A: It sort of drew back in but there is a reason why. Human nature has proved this time and time again that in the face of adversity, self-preservation is most preferred. People didn’t consume fashion as much. It wasn’t the priority; staying alive was. Only now are we seeing people making a full return to the outside – this being travel and similar experiences where people get to interact in a holistic manner befitting a soulful being.
Q: And of course, this means then that the means of expression are expanding again. So, some of the usual and unusual suspects are coming out to play now. What have been the most valuable lessons for you in being in the business of fashion?
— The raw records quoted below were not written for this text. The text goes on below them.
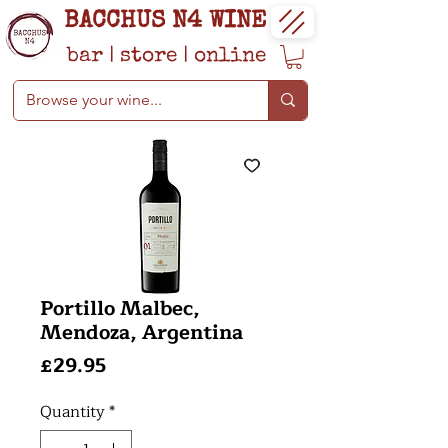
BACCHUS N4 WINE
bar
|
store
|
online
Portillo Malbec,
Mendoza, Argentina
Price
£29.95
Quantity
*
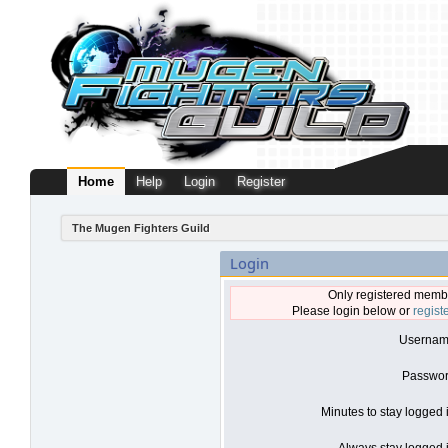
Home
Help
Login
Register
The Mugen Fighters Guild
Login
Only registered membe
Please login below or
regist
Usernam
Passwor
Minutes to stay logged 
Always stay logged i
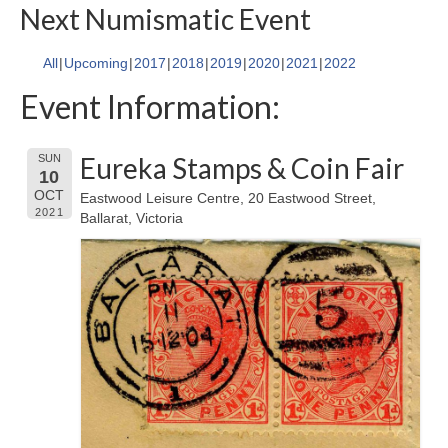
Next Numismatic Event
All
Upcoming
2017
2018
2019
2020
2021
2022
Event Information:
Eureka Stamps & Coin Fair
SUN
10
OCT
Eastwood Leisure Centre, 20 Eastwood Street,
2021
Ballarat, Victoria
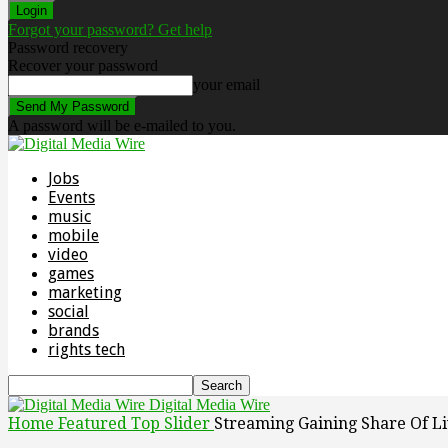
Forgot your password? Get help
Password recovery
Recover your password
your email
A password will be e-mailed to you.
Jobs
Events
music
mobile
video
games
marketing
social
brands
rights tech
Digital Media Wire
Home
Featured Top Slider
Streaming Gaining Share Of Li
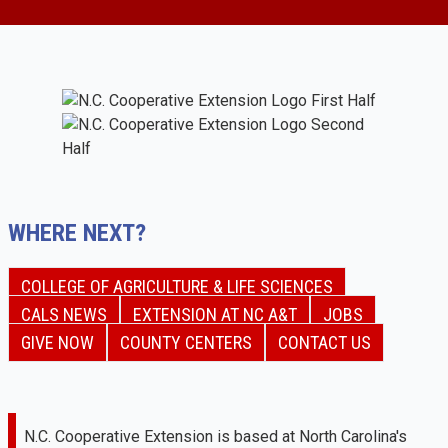
WHERE NEXT?
COLLEGE OF AGRICULTURE & LIFE SCIENCES
CALS NEWS
EXTENSION AT NC A&T
JOBS
GIVE NOW
COUNTY CENTERS
CONTACT US
N.C. Cooperative Extension is based at North Carolina's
A: In the context of Botswana, fashion is often undermined. Upon realising that, you start getting the sense that what you do is not of importance and will never be. Yet it is on the level of societal development. We, in the present, are defining an age, a time and a spirit. Being in this industry has taught me patience. I have to have it on my side every day. On a global scale, fashion has taught me that in order for one to truly enjoy the art of living, one must learn to evolve. Personal growth – mental, spiritual, physical and emotional – should always be a priority.
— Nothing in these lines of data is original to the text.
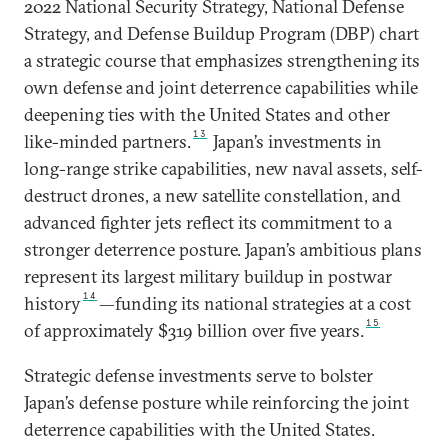
2022 National Security Strategy, National Defense
Strategy, and Defense Buildup Program (DBP) chart
a strategic course that emphasizes strengthening its
own defense and joint deterrence capabilities while
deepening ties with the United States and other
13
like-minded partners.
Japan’s investments in
long-range strike capabilities, new naval assets, self-
destruct drones, a new satellite constellation, and
advanced fighter jets reflect its commitment to a
stronger deterrence posture. Japan’s ambitious plans
represent its largest military buildup in postwar
14
history
—funding its national strategies at a cost
15
of approximately $319 billion over five years.
Strategic defense investments serve to bolster
Japan’s defense posture while reinforcing the joint
deterrence capabilities with the United States.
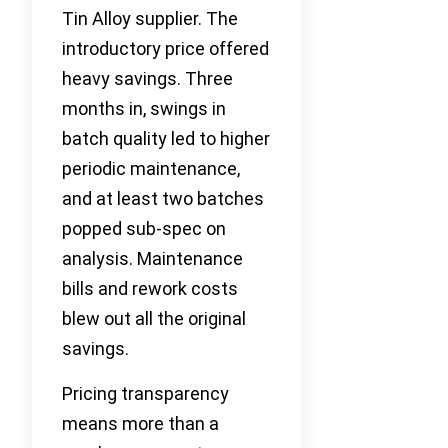
Tin Alloy supplier. The
introductory price offered
heavy savings. Three
months in, swings in
batch quality led to higher
periodic maintenance,
and at least two batches
popped sub-spec on
analysis. Maintenance
bills and rework costs
blew out all the original
savings.
Pricing transparency
means more than a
Q: What are some of the challenges facing fashion creators in Botswana in particular? Do you have any ideas of how to overcome them?
A: Lack of structure within the industry. Our industry still remains flat with a high concentration within one part of the chain and very little done to resolve the lack of activity in other parts of the chain. I think we ran after the idea of wanting to be in prime retail positions without first developing the fashion value chain within our confines. Our priority should have been establishing a textile industry because this creates a domino effect into other areas as far as fashion is concerned.
The fashion industry is much bigger than we have been exposed to in Botswana. It’s no use focusing on only one area of it and neglecting the others. Access to funding is another one. The fashion industry is quite complex in the way it operates and often lenders shy away from investing. Most I’ve encountered have a shallow understanding of how it operates, and that presents its own sets of problems.
Q: According to Vogue Business, “hosting a show at New York Fashion Week can cost anywhere from $125,000 to upwards of $300,000 — not including the price of samples”. One looks at what Dolce & Gabbana just did with their Alta Sartoria Fall/Winter Collection in Marzamemi, Sicily, and thinks they could afford all the custom-made lights, bejewelled harnesses and masks, and paying the models from just making sales. But that’s not true at all. I don’t want to pre-empt anything, but would you care to share with our readers what you have in store for them as the summer rolls in?
A: Flowers bloom in the spring. However, the extent to which they do, one only has to experience it to be able to speak of its magnificence. I hope I didn’t give too much away.